WHAT TO WORK ON: Give back, character for character, the line that includes "Page size: 2000x1125." and all lines beneath it in the data.

SOURCE DATA:

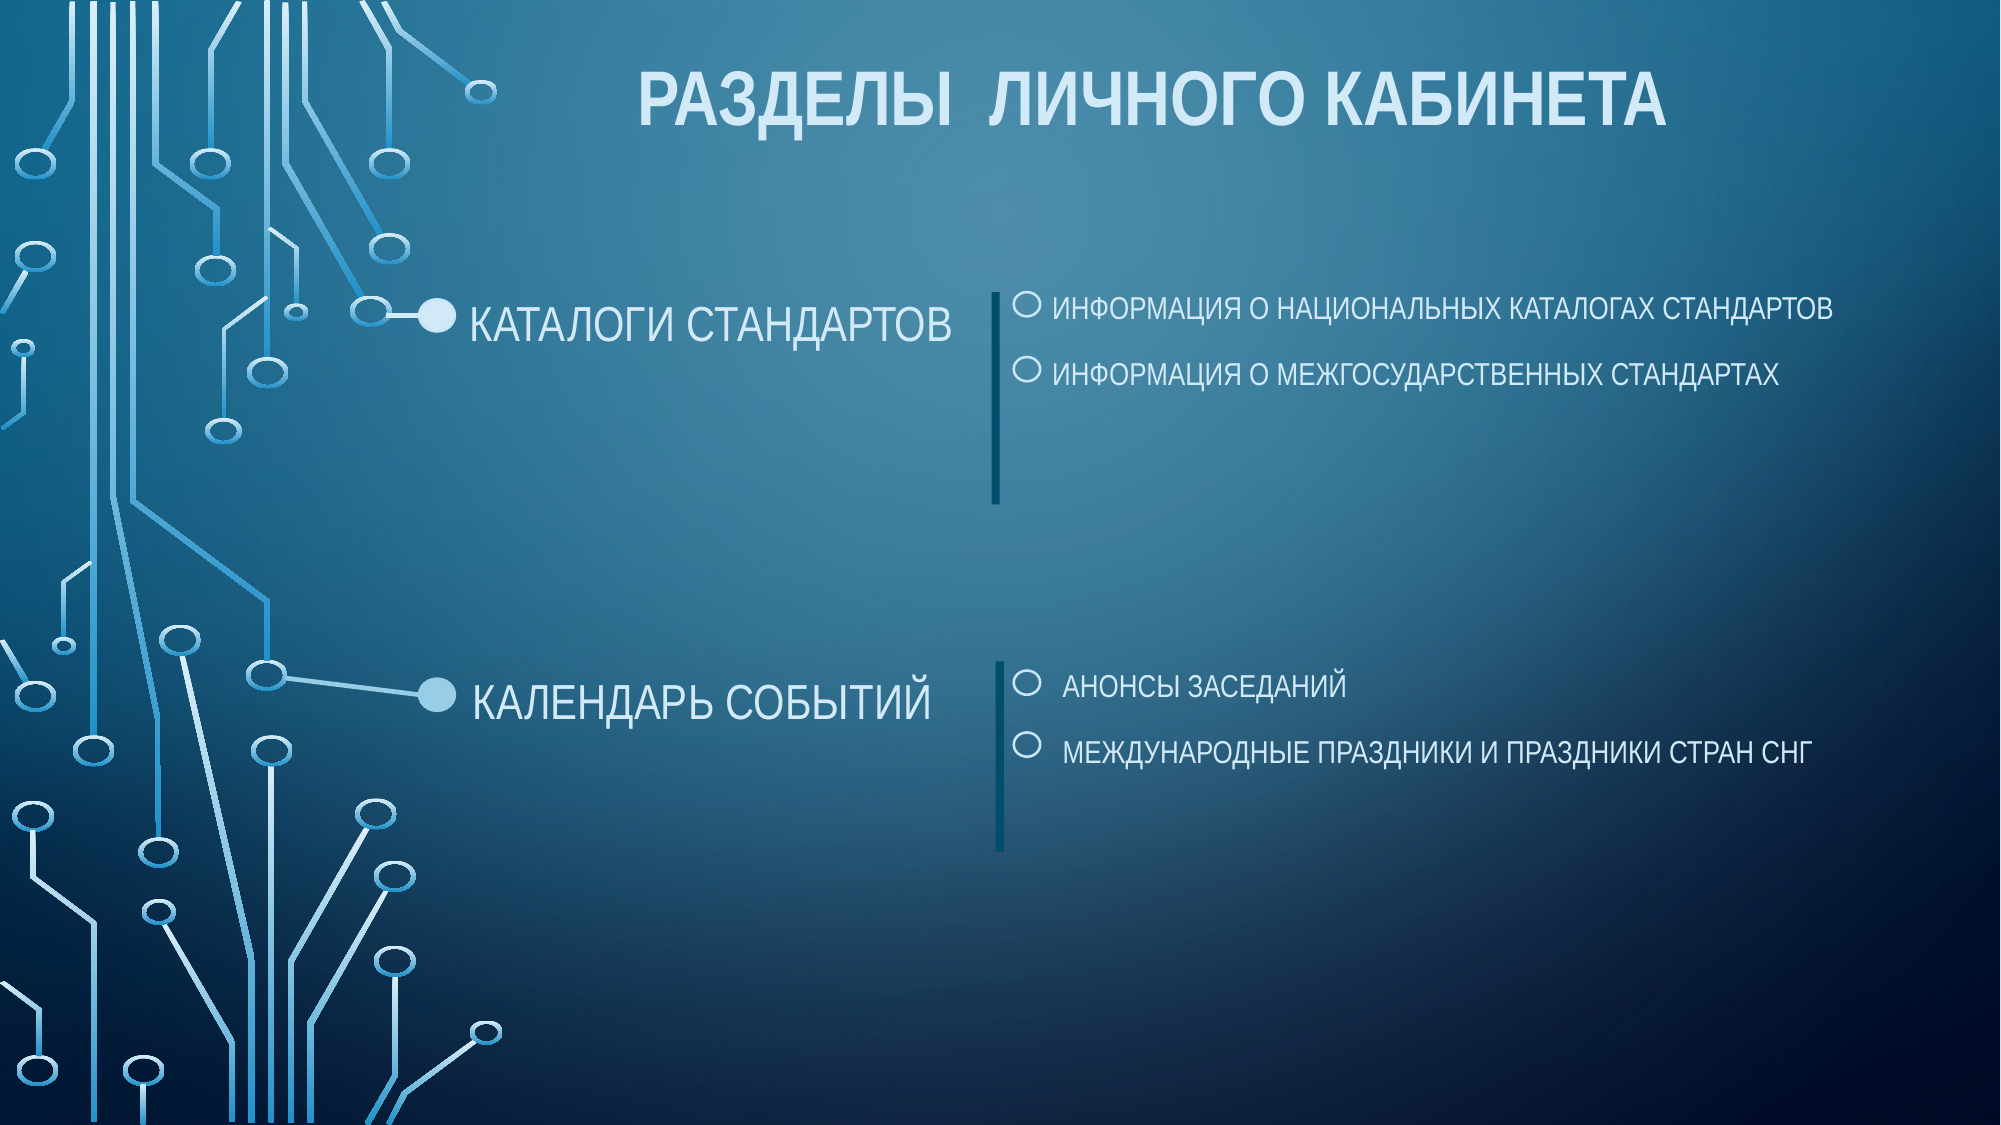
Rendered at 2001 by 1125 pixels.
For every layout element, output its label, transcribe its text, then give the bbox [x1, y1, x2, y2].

text_box Информация о национальных каталогах стандартов Информация о межгосударственных стандартах [1039, 273, 1880, 473]
text_box [418, 298, 457, 333]
text_box Каталоги стандартов [456, 273, 1039, 357]
text_box [1012, 355, 1042, 383]
title Разделы личного кабинета [622, 0, 1750, 150]
text_box [418, 677, 457, 713]
text_box [1012, 731, 1042, 759]
text_box [1012, 669, 1042, 697]
text_box Анонсы заседаний Международные праздники и праздники стран СНГ [1049, 651, 1940, 806]
text_box [1012, 290, 1042, 318]
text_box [284, 677, 420, 695]
text_box [990, 291, 1001, 506]
text_box календарь событий [460, 651, 1049, 792]
text_box [994, 660, 1005, 853]
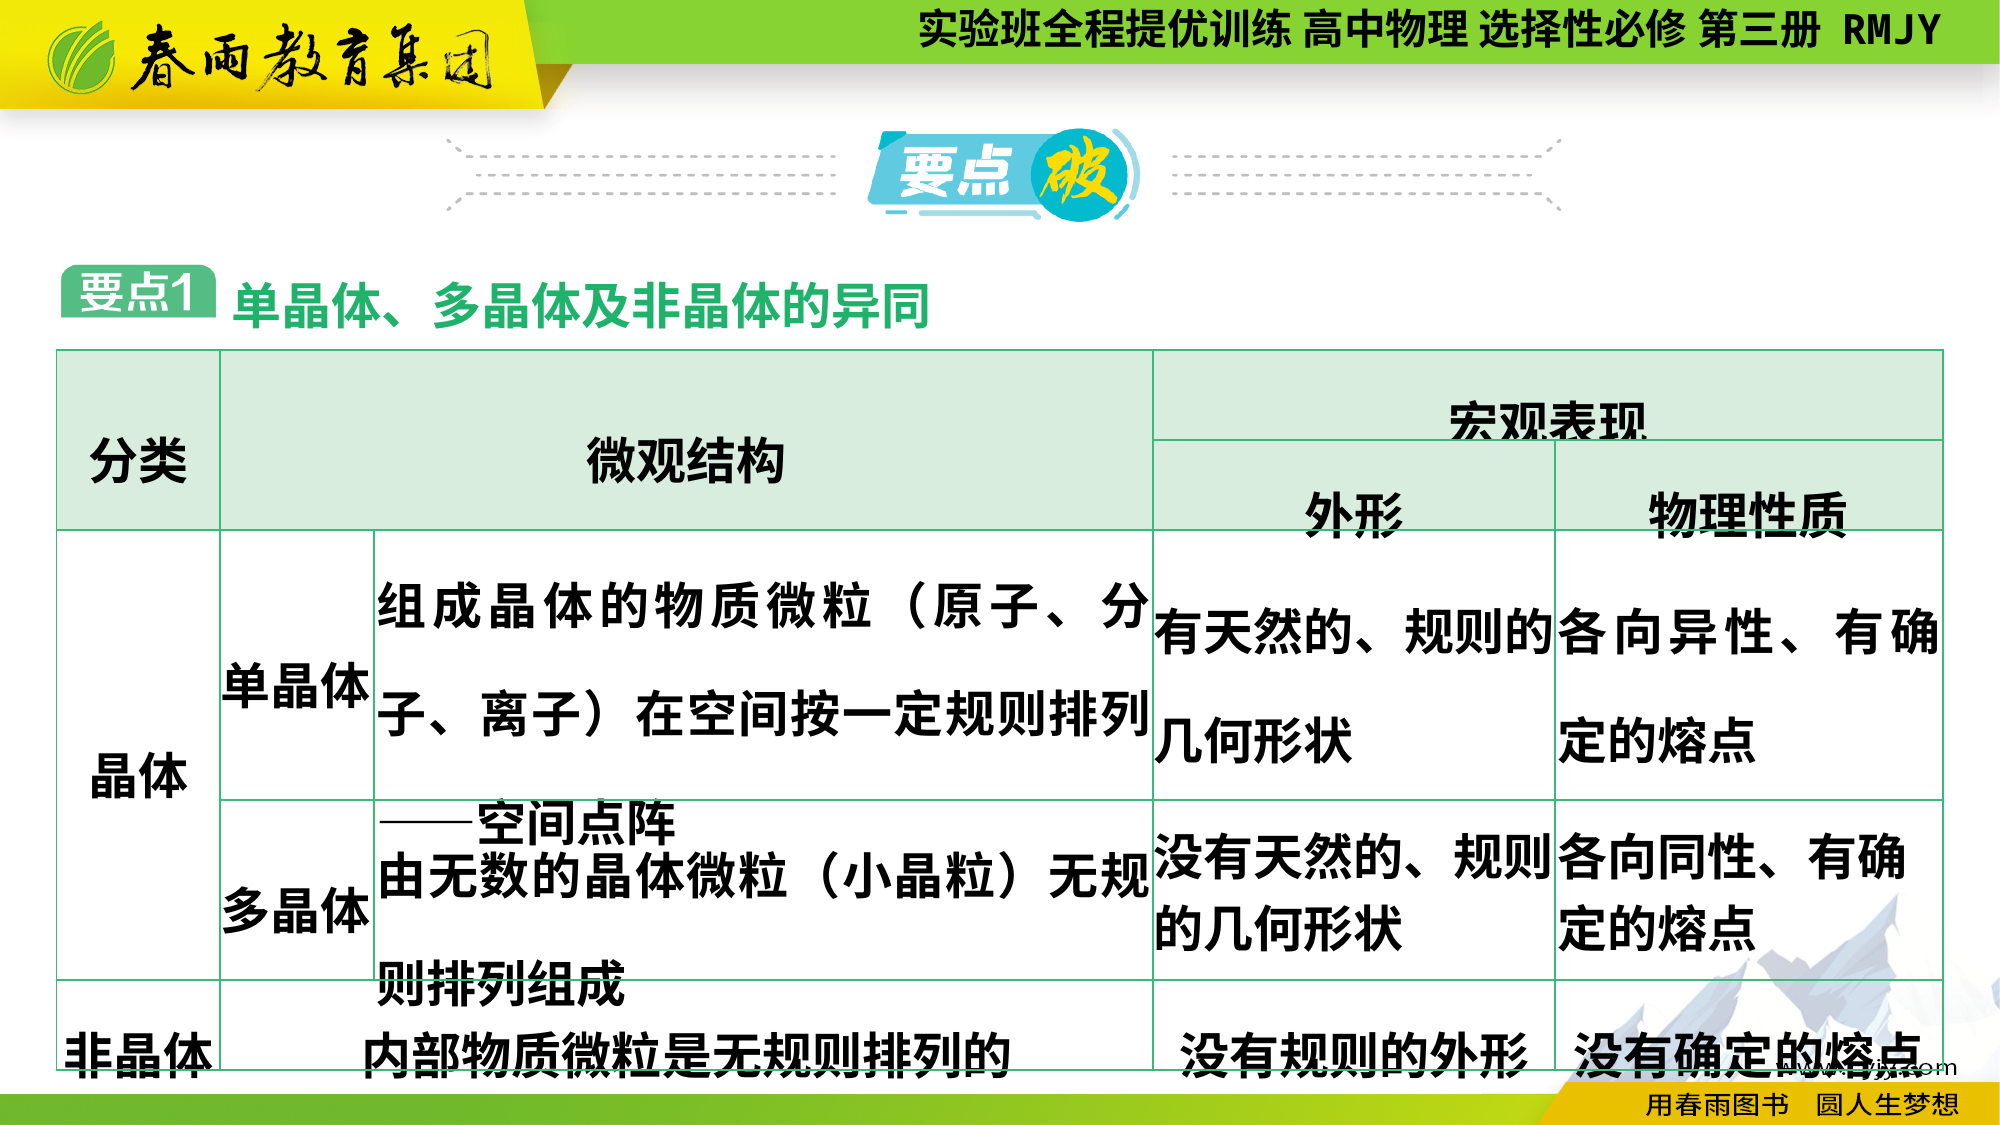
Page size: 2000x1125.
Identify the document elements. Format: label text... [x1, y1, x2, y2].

THE COMPLETED TASK:
Page size: 2000x1125.
Identify the document elements. Format: label text... [x1, y1, x2, y2].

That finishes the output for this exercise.